Data excerpts:
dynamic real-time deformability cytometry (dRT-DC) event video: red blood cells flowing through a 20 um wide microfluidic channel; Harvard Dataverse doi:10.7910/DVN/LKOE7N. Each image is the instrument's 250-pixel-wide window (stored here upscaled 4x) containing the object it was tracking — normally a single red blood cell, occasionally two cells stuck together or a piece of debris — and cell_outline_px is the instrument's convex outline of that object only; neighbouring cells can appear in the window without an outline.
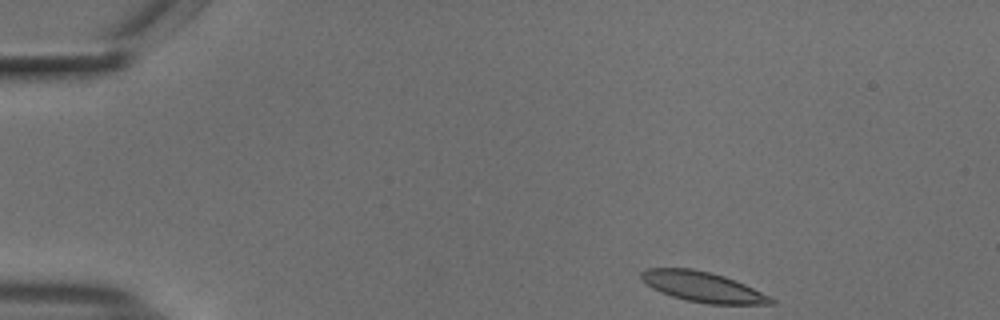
{"species": "common noctule bat (a hibernating species)", "species_latin": "Nyctalus noctula", "temperature_condition": "cold", "stored_images_in_passage": 48, "camera_frame_rate_fps": 3000, "um_per_image_px": 0.085, "animal": {"sex": "male", "body_mass_g": 18.8}, "frame": {"image": 1, "passage_image": 1, "time_ms": 0.0, "image_size_px": [1000, 320], "cell_outline_px": [[776, 304], [708, 304], [688, 300], [672, 296], [660, 292], [652, 288], [640, 276], [640, 272], [644, 268], [692, 268], [724, 276], [736, 280], [772, 296], [776, 300]], "centroid_in_image_um": [59.78, 24.38], "position_along_channel_um": 25.2, "area_um2": 22.89}}
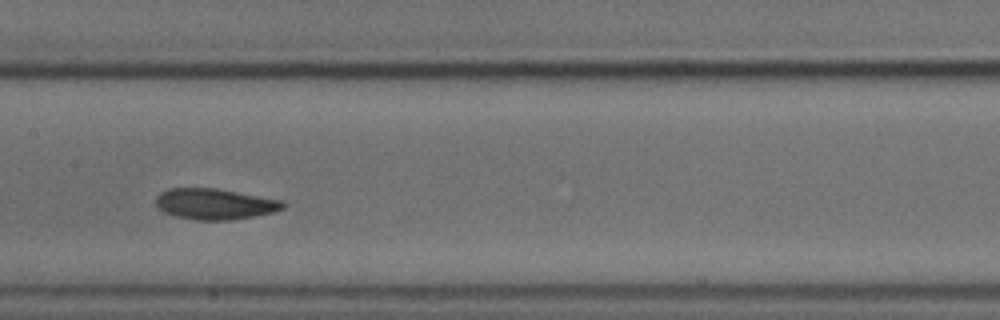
{"frame": {"image": 2, "passage_image": 21, "time_ms": 6.667, "image_size_px": [1000, 320], "cell_outline_px": [[288, 204], [284, 208], [272, 212], [232, 220], [196, 220], [176, 216], [164, 212], [156, 208], [156, 196], [160, 192], [168, 188], [216, 188], [284, 200]], "centroid_in_image_um": [18.26, 17.33], "position_along_channel_um": 189.1, "area_um2": 23.06}}
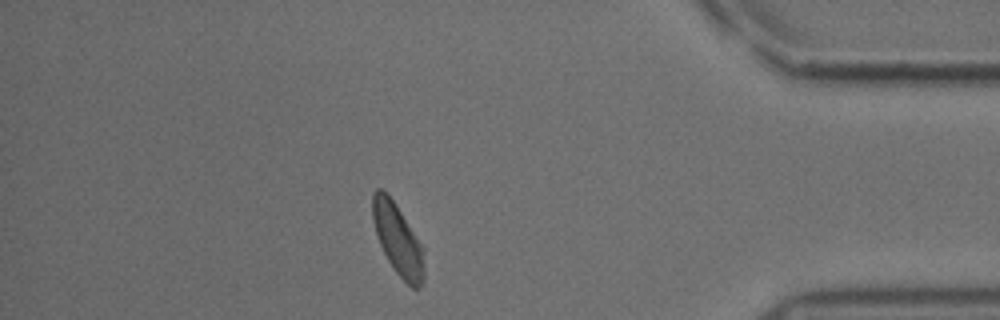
{"frame": {"image": 3, "passage_image": 41, "time_ms": 13.333, "image_size_px": [1000, 320], "cell_outline_px": [[424, 280], [420, 288], [412, 288], [392, 268], [380, 244], [372, 220], [372, 192], [376, 188], [380, 188], [392, 200], [424, 248]], "centroid_in_image_um": [33.82, 20.39], "position_along_channel_um": 401.4, "area_um2": 21.1}, "authors_computed_cell_mechanics": {"area_um2": 22.542, "velocity_mm_per_s": 3.679, "shape_relaxation_time_tau1_ms": 4.0317, "shape_relaxation_time_tau2_ms": 5.3285, "deformation_change_tau1": 0.1056, "deformation_change_tau2": 0.0851}}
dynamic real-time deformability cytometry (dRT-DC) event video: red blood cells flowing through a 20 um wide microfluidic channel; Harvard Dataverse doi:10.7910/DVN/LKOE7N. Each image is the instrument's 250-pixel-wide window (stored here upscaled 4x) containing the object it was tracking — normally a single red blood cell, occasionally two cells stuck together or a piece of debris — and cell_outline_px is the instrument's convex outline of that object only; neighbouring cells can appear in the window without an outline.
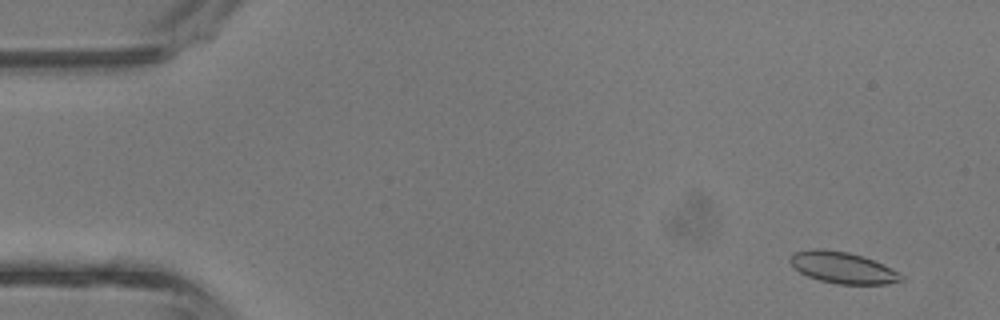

WORK TO BE COMPLETED: Using the material above, return every line exactly as it appears, minus the pictures.

WRITTEN ANSWER:
dynamic real-time deformability cytometry (dRT-DC) event video: red blood cells flowing through a 20 um wide microfluidic channel; Harvard Dataverse doi:10.7910/DVN/LKOE7N. Each image is the instrument's 250-pixel-wide window (stored here upscaled 4x) containing the object it was tracking — normally a single red blood cell, occasionally two cells stuck together or a piece of debris — and cell_outline_px is the instrument's convex outline of that object only; neighbouring cells can appear in the window without an outline.
{"species": "common noctule bat (a hibernating species)", "species_latin": "Nyctalus noctula", "temperature_condition": "cold", "stored_images_in_passage": 48, "camera_frame_rate_fps": 3000, "um_per_image_px": 0.085, "animal": {"sex": "male", "body_mass_g": 18.8}, "frame": {"image": 1, "passage_image": 1, "time_ms": 0.0, "image_size_px": [1000, 320], "cell_outline_px": [[776, 304], [708, 304], [688, 300], [672, 296], [660, 292], [652, 288], [640, 276], [640, 272], [644, 268], [692, 268], [724, 276], [736, 280], [772, 296], [776, 300]], "centroid_in_image_um": [59.78, 24.38], "position_along_channel_um": 25.2, "area_um2": 22.89}}
{"frame": {"image": 2, "passage_image": 21, "time_ms": 6.667, "image_size_px": [1000, 320], "cell_outline_px": [[288, 204], [284, 208], [272, 212], [232, 220], [196, 220], [176, 216], [164, 212], [156, 208], [156, 196], [160, 192], [168, 188], [216, 188], [284, 200]], "centroid_in_image_um": [18.26, 17.33], "position_along_channel_um": 189.1, "area_um2": 23.06}}
{"frame": {"image": 3, "passage_image": 41, "time_ms": 13.333, "image_size_px": [1000, 320], "cell_outline_px": [[424, 280], [420, 288], [412, 288], [392, 268], [380, 244], [372, 220], [372, 192], [376, 188], [380, 188], [392, 200], [424, 248]], "centroid_in_image_um": [33.82, 20.39], "position_along_channel_um": 401.4, "area_um2": 21.1}, "authors_computed_cell_mechanics": {"area_um2": 22.542, "velocity_mm_per_s": 3.679, "shape_relaxation_time_tau1_ms": 4.0317, "shape_relaxation_time_tau2_ms": 5.3285, "deformation_change_tau1": 0.1056, "deformation_change_tau2": 0.0851}}
dynamic real-time deformability cytometry (dRT-DC) event video: red blood cells flowing through a 20 um wide microfluidic channel; Harvard Dataverse doi:10.7910/DVN/LKOE7N. Each image is the instrument's 250-pixel-wide window (stored here upscaled 4x) containing the object it was tracking — normally a single red blood cell, occasionally two cells stuck together or a piece of debris — and cell_outline_px is the instrument's convex outline of that object only; neighbouring cells can appear in the window without an outline.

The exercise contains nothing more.